"Passage" is a meditation on mortality and what follows using an installation of object, light and sound.
Artist Robert Falcone.
“One of my most memorable experiences was a visit to Wat Pho, a Buddhist temple complex in the Phra Nakhon District, Bangkok, Thailand. There I had the opportunity to experience the Reclining Buddha, an enormous effigy of the Buddha modeled in a reclining pose gilded in gold and housed in a huge building filled with Buddhist art and beggar bowels . As the supplicants (and tourists) circumambulated the sculpture they would drop small change into the bowls as an offering. It was dead quiet with only the sound of shuffling feet and the melodic clanging of the bowls filling the air with sound. The experience was evocative and meditative. The visual grandeur of the gleaming Buddha was complemented with the other worldly ambient sound. I have been obsessed with sound as an artistic and meditative medium ever since. In fact, my MFA is in the fine art of sound. I am also obsessed with the mystery of life and what follows. Much of my work since has focused on existence and what happens when it ceases.
This piece explores the concept of existence, and the “Passage” of the soul from the corporeal to the ephemeral. The installation will consist of a large boat shaped grouping of white pond boats, not unlike those popular in the early 20th Century (Model boats sailed on ponds by enthusiasts). The boats face an orb of light spotted on to the wall representing the rising sun. My boats are stripped of detail and painted bright white. Only the boats and the “rising sun” are illuminated with spot lighting in an otherwise dark room. The sails are replaced by wind chimes (also bright white). The boat has been a symbol of passage into the afterlife for millennia and has the same function here, at least for me. Sound is often integral to traditional meditative practice, and the sound generated by the chimes is meant to encourage a meditative state.
As the participants circumambulate the installation clockwise (preferably three or more times), as they become immersed in the mesmerizing cacophony of the chimes.

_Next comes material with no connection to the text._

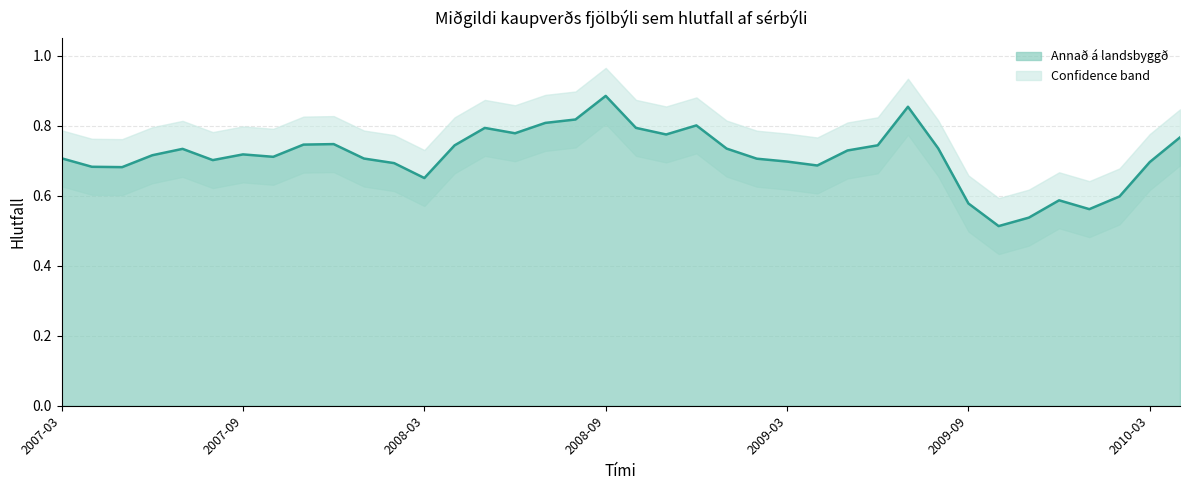

At which category does the data reach its first local valley?

2007-05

They will be encouraged to introspect and meditate for their own reasons. My work can be engaged on multiple levels. For me it will be meditation on the existential and dedicated to the passage of my late wife Deborah M Meesig, MD, JD, who passed peacefully in my arms on the morning of July 6, 2024. thus the title ‘Passage’.”
Opening Reception Jan. 8, 2026 5:00-7:00 P.M. at Beeler Gallery.